Task to complete: In the entries below, find the line with "Camerounaise." and print exactly every line from there up to and including the line with "امکان استفاده از", with no other lines.

Given entries:
┄┄┄┄┄┄┄┄┄┄┄┄┄┄┄┄┄┄┄┄

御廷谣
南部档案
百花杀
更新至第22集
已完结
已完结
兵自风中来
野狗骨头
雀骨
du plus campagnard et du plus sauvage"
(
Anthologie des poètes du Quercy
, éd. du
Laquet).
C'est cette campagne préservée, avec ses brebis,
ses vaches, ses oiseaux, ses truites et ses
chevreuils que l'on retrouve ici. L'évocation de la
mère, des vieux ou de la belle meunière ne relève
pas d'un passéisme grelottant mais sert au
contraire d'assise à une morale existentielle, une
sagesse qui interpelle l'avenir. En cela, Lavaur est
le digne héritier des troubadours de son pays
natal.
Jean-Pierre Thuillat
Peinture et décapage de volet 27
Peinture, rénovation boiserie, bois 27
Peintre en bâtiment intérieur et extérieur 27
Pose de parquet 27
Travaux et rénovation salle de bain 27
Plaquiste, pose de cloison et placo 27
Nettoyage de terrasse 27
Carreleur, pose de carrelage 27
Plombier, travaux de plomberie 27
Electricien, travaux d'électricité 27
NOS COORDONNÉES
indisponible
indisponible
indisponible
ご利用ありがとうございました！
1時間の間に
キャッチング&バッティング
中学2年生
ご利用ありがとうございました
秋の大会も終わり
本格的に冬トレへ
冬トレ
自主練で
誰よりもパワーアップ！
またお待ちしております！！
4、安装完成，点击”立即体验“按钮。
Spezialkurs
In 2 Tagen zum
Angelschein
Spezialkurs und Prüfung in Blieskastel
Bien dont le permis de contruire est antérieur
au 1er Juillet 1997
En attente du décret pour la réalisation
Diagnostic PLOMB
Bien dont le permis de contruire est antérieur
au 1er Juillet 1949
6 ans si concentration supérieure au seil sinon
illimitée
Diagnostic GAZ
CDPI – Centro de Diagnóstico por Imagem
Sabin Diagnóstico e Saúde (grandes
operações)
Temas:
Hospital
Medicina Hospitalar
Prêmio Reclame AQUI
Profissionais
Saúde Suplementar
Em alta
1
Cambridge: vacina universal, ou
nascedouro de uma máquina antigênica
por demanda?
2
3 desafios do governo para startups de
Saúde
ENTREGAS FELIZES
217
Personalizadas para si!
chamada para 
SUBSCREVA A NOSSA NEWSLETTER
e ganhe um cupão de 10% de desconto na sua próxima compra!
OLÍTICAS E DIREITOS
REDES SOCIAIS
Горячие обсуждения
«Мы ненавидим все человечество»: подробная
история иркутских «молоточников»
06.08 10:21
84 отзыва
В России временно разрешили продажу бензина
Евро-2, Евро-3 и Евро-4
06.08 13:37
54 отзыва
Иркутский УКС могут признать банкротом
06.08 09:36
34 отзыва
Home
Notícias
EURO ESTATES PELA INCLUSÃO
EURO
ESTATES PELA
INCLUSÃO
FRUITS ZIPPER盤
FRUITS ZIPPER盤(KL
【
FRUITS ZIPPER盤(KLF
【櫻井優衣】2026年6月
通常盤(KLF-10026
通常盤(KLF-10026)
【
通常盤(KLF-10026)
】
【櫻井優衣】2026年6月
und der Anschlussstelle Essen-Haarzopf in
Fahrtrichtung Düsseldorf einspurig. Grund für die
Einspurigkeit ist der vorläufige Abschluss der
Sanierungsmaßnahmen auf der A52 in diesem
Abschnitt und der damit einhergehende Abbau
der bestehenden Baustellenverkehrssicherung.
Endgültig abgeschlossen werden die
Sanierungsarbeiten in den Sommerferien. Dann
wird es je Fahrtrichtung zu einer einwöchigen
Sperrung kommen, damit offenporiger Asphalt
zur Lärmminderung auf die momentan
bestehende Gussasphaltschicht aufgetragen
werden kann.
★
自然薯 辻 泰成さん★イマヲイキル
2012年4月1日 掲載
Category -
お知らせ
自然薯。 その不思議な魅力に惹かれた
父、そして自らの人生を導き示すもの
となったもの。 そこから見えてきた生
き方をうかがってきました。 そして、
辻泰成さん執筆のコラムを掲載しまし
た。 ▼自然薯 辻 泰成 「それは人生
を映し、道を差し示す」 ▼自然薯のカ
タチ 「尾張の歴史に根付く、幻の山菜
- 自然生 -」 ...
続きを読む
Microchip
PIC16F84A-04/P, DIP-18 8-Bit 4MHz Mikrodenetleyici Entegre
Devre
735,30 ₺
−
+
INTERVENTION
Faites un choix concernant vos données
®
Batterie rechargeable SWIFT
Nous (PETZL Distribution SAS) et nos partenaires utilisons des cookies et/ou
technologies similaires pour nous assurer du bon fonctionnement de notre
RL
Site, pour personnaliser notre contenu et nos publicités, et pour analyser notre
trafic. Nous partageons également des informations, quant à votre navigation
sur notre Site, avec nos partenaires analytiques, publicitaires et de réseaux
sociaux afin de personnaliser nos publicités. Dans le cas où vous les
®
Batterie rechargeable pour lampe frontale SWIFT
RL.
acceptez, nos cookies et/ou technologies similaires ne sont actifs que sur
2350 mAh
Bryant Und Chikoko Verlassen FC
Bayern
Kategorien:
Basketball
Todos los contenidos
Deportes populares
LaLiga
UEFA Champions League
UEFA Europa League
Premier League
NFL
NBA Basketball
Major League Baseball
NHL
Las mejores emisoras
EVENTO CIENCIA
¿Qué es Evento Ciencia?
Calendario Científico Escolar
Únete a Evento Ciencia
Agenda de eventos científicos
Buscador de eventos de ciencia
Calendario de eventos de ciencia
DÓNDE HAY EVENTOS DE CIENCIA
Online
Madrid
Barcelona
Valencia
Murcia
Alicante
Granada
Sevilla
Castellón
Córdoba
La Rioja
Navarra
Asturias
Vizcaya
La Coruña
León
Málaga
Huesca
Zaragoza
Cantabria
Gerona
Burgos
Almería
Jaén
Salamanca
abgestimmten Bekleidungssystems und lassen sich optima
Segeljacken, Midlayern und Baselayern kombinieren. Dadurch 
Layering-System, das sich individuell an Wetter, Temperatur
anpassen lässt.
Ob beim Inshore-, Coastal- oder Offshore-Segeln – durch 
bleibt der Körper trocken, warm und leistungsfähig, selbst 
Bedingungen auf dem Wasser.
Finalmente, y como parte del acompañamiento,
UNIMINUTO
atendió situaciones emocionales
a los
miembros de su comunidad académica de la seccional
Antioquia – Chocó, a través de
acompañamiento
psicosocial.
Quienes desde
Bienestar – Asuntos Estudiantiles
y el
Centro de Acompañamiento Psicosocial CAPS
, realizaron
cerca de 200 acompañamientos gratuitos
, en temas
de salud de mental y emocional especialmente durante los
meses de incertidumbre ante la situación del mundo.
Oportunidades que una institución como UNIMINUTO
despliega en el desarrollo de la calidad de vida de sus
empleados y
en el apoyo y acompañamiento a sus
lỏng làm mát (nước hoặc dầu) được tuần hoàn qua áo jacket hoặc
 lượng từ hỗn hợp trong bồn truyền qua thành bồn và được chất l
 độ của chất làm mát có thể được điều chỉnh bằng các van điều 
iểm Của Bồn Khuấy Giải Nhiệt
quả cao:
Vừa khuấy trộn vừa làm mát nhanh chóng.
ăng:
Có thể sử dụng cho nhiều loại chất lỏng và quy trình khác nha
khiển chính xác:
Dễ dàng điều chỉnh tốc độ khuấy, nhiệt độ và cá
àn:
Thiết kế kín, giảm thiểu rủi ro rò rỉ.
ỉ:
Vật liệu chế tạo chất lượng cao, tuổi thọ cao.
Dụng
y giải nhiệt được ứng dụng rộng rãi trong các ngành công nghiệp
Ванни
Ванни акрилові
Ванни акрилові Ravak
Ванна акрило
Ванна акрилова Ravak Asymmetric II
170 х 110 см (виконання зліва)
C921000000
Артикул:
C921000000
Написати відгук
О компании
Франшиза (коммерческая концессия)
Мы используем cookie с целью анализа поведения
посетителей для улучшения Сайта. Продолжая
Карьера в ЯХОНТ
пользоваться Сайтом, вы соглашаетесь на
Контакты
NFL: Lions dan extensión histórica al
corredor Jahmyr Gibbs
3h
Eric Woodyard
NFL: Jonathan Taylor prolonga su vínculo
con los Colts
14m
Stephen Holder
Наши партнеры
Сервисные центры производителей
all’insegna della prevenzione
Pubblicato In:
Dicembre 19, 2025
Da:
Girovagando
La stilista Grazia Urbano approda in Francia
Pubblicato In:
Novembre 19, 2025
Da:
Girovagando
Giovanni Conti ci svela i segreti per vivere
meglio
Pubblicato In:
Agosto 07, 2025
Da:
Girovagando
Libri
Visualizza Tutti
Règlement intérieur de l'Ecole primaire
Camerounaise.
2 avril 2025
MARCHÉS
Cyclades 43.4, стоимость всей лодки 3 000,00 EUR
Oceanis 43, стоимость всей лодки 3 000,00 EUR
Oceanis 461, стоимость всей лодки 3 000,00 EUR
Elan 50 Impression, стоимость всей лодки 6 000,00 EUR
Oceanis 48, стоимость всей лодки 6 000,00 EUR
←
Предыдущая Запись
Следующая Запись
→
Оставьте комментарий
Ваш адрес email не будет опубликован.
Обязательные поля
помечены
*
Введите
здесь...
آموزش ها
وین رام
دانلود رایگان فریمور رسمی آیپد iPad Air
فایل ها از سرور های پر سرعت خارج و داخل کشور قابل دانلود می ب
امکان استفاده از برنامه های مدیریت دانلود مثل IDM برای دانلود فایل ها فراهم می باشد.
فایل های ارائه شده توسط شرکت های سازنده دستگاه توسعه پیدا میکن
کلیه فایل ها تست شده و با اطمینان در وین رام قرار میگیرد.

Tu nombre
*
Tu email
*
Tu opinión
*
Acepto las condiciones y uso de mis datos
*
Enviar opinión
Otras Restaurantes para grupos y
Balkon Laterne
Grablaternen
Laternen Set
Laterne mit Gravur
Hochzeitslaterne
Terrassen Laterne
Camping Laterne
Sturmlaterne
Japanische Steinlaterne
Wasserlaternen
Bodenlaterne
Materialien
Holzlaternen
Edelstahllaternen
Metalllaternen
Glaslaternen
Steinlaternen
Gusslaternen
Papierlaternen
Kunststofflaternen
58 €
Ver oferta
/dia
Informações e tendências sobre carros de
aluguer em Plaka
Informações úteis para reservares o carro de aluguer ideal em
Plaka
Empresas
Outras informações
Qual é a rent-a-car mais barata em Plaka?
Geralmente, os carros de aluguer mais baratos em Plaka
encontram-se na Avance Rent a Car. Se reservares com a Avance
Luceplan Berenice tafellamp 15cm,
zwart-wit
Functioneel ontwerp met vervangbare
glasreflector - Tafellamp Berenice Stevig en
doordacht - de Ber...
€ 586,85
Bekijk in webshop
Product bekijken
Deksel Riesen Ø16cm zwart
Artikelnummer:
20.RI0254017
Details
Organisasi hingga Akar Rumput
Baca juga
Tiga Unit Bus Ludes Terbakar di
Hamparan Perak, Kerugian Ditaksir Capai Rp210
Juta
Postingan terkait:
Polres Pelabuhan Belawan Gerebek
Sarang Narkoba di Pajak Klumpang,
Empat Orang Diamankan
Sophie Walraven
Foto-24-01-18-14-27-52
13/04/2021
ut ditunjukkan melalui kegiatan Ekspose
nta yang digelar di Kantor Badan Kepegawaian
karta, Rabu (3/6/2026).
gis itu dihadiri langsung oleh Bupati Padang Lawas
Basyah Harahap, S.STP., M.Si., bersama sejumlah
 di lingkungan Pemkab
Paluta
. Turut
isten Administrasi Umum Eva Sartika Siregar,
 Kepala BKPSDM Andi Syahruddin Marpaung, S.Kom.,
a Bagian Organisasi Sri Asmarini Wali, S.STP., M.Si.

┄┄┄┄┄┄┄┄┄┄┄┄┄┄┄┄┄┄┄┄

Response to this task:
Camerounaise.
2 avril 2025
MARCHÉS
Cyclades 43.4, стоимость всей лодки 3 000,00 EUR
Oceanis 43, стоимость всей лодки 3 000,00 EUR
Oceanis 461, стоимость всей лодки 3 000,00 EUR
Elan 50 Impression, стоимость всей лодки 6 000,00 EUR
Oceanis 48, стоимость всей лодки 6 000,00 EUR
←
Предыдущая Запись
Следующая Запись
→
Оставьте комментарий
Ваш адрес email не будет опубликован.
Обязательные поля
помечены
*
Введите
здесь...
آموزش ها
وین رام
دانلود رایگان فریمور رسمی آیپد iPad Air
فایل ها از سرور های پر سرعت خارج و داخل کشور قابل دانلود می ب
امکان استفاده از برنامه های مدیریت دانلود مثل IDM برای دانلود فایل ها فراهم می باشد.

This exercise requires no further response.